EXERCISE DATA Block Start

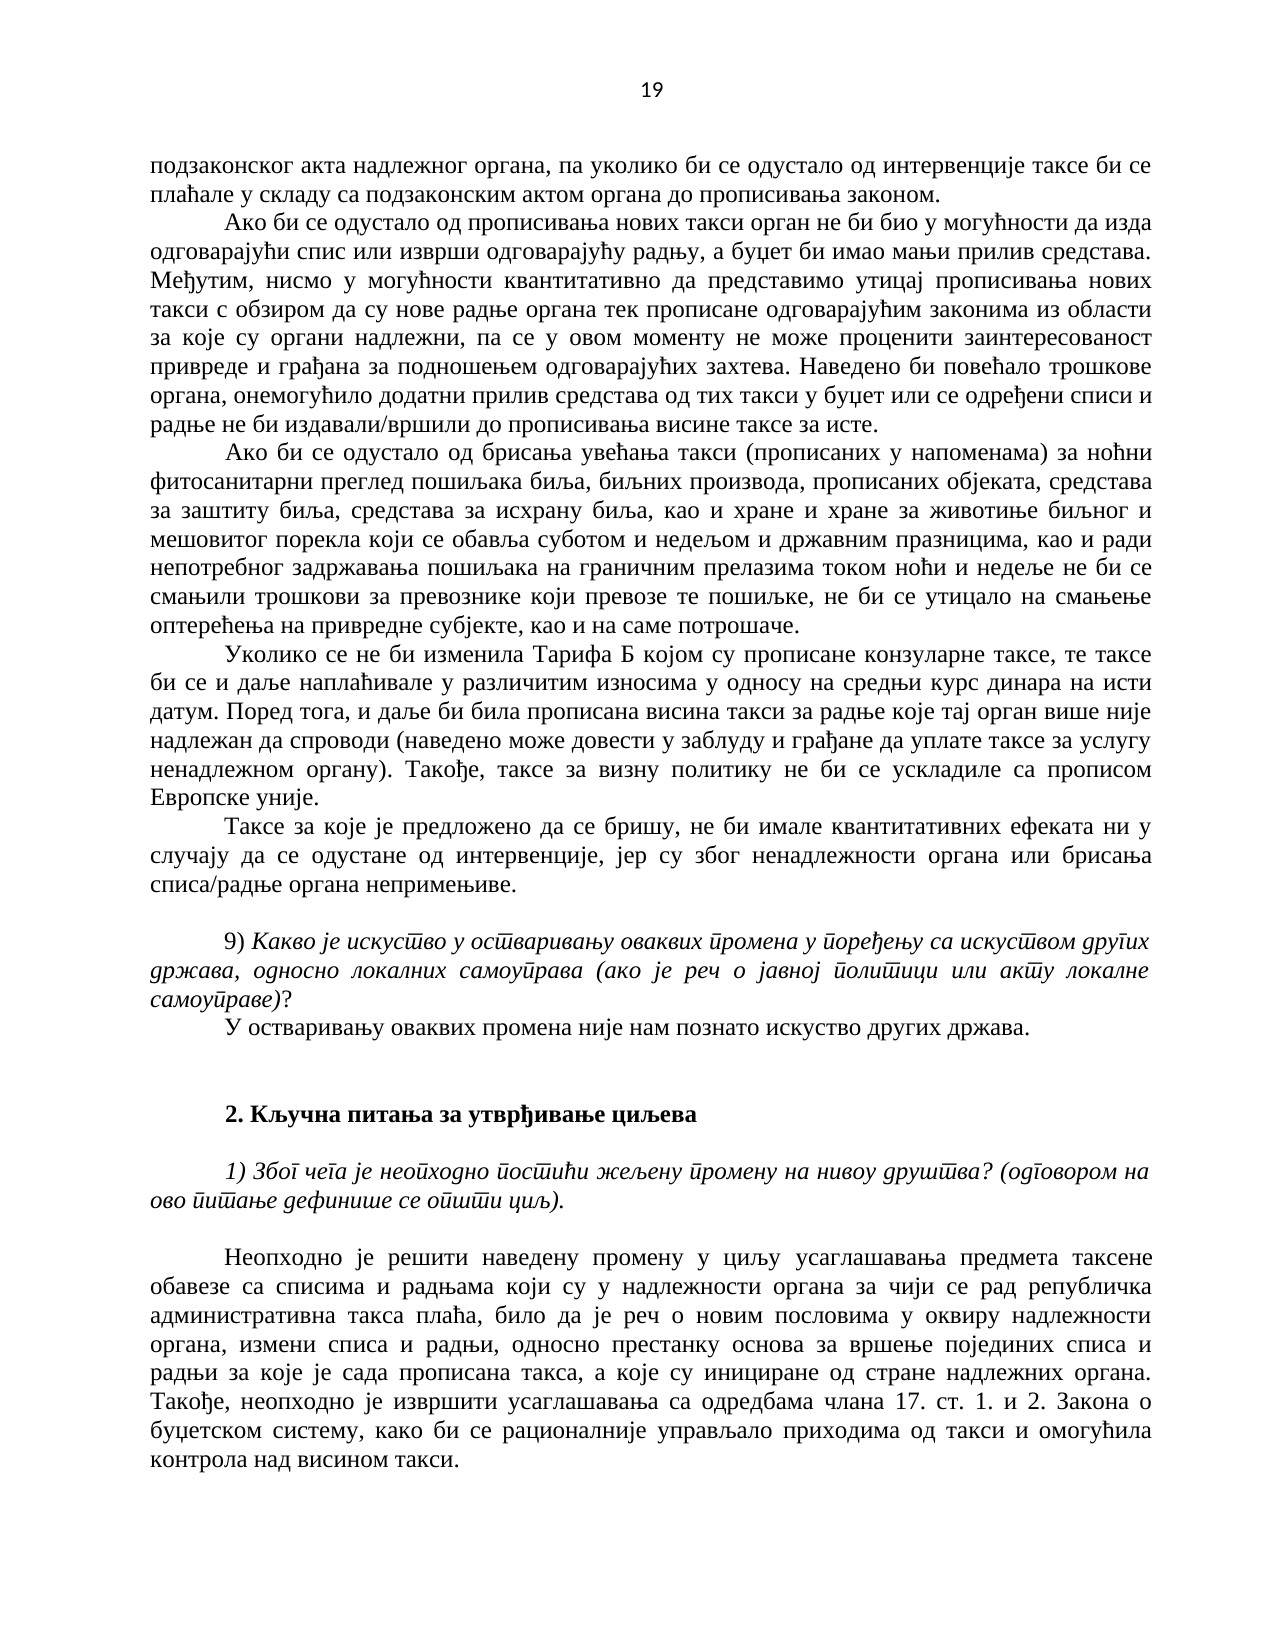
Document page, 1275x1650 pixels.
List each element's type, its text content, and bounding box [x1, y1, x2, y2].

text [150, 150, 1153, 207]
text Ако би се одустало од прописивања нових такси орган не би био у могућности да изда одговарајући спис или изврши одговарајућу радњу, а буџет би имао мањи прилив средстава. Међутим, нисмо у могућности квантитативно да представимо утицај прописивања нових такси с обзиром да су нове радње органа тек прописане одговарајућим законима из области за које су органи надлежни, па се у овом моменту не може проценити заинтересованост привреде и грађана за подношењем одговарајућих захтева. Наведено би повећало трошкове органа, онемогућило додатни прилив средстава од тих такси у буџет или се одређени списи и радње не би издавали/вршили до прописивања висине таксе за исте. [150, 207, 1153, 437]
text Таксе за које је предложено да се бришу, не би имале квантитативних ефеката ни у случају да се одустане од интервенције, јер су због ненадлежности органа или брисања списа/радње органа непримењиве. [150, 811, 1153, 897]
text 2. Кључна питања за утврђивање циљева [150, 1099, 1153, 1127]
text 9) Какво је искуство у остваривању оваквих промена у поређењу са искуством других држава, односно локалних самоуправа (ако је реч о јавној политици или акту локалне самоуправе)? [150, 926, 1153, 1012]
text Неопходно је решити наведену промену у циљу усаглашавања предмета таксене обавезе са списима и радњама који су у надлежности органа за чији се рад републичка административна такса плаћа, било да је реч о новим пословима у оквиру надлежности органа, измени списа и радњи, односно престанку основа за вршење појединих списа и радњи за које је сада прописана такса, а које су инициране од стране надлежних органа. Такође, неопходно је извршити усаглашавања са одредбама члана 17. ст. 1. и 2. Закона о буџетском систему, како би се рационалније управљало приходима од такси и омогућила контрола над висином такси. [150, 1242, 1153, 1472]
text У остваривању оваквих промена није нам познато искуство других држава. [150, 1012, 1153, 1041]
text Ако би се одустало од брисања увећања такси (прописаних у напоменама) за ноћни фитосанитарни преглед пошиљака биља, биљних производа, прописаних објеката, средстава за заштиту биља, средстава за исхрану биља, као и хране и хране за животиње биљног и мешовитог порекла који се обавља суботом и недељом и државним празницима, као и ради непотребног задржавања пошиљака на граничним прелазима током ноћи и недеље не би се смањили трошкови за превознике који превозе те пошиљке, не би се утицало на смањење оптерећења на привредне субјекте, као и на саме потрошаче. [150, 437, 1153, 639]
text Уколико се не би изменила Тарифа Б којом су прописане конзуларне таксе, те таксе би се и даље наплаћивале у различитим износима у односу на средњи курс динара на исти датум. Поред тога, и даље би била прописана висина такси за радње које тај орган више није надлежан да спроводи (наведено може довести у заблуду и грађане да уплате таксе за услугу ненадлежном органу). Такође, таксе за визну политику не би се ускладиле са прописом Европске уније. [150, 639, 1153, 811]
text 1) Због чега је неопходно постићи жељену промену на нивоу друштва? (одговором на ово питање дефинише се општи циљ). [150, 1156, 1153, 1214]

EXERCISE DATA Block End

Copy every line of the entries in which "искуство" can be found.

text 9) Какво је искуство у остваривању оваквих промена у поређењу са искуством других држава, односно локалних самоуправа (ако је реч о јавној политици или акту локалне самоуправе)? [150, 926, 1153, 1012]
text У остваривању оваквих промена није нам познато искуство других држава. [150, 1012, 1153, 1041]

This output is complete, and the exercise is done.